Dr Gizem Korpeoglu is a postdoctoral fellow at UCL School of Management. She received her PhD in Economics from Tepper School of Business at Carnegie Mellon University in 2015. She also holds an MS degree in Economics from Tepper School of Business at Carnegie Mellon University (2012). She received her BS degree from Middle Eastern Technical University in 2008.

Research Summary

Dr Korpeoglu is an applied theorist who studies operational decisions in the presence of market effects in areas such as supply chain management, innovation management, and innovative business models. During her PhD studies, she has studied market models in different contexts such as matching markets where she has applied mechanism design without money, dynamic competitive markets where she has utilized overlapping generations framework, and imperfectly competitive markets where she has utilized a Shapley-Shubik market-game framework. In these studies, she has employed game theory and general equilibrium theory. Currently, she utilizes her experience and expertise in such economic models to analyze a diverse set of operational problems.

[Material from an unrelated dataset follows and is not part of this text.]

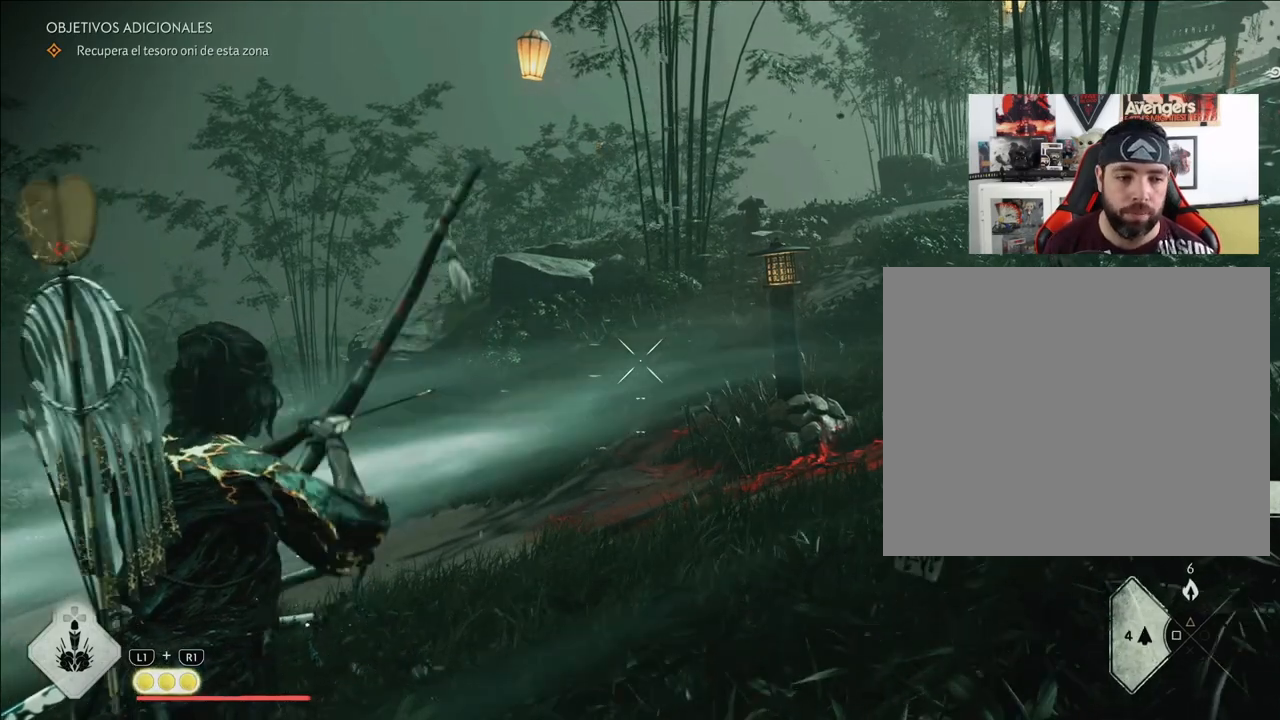
{"buttons": ["L2", "R2"], "left_stick": "center", "right_stick": "center", "events": []}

Dr Korpeoglu considers market effects in different operational contexts. In the context of supply chain management, she studies supply chain competition by factoring in the market between multiple suppliers and multiple retailers. In the context of innovation management, she studies crowdsourcing contests where she factors in the market between a seeker and a group of solvers who can generate innovative solutions to the seeker's problem, and the seeker pays solvers in the form of awards given to the best solutions. In the context of innovative business models, she studies the decisions of innovative online platforms factoring in the market effects. For instance, she studies operational issues in sharing economy where a service provider (e.g., a platform such as Uber) has to factor in the two-sided markets between itself and its customers as well as its servers (e.g., Uber drivers).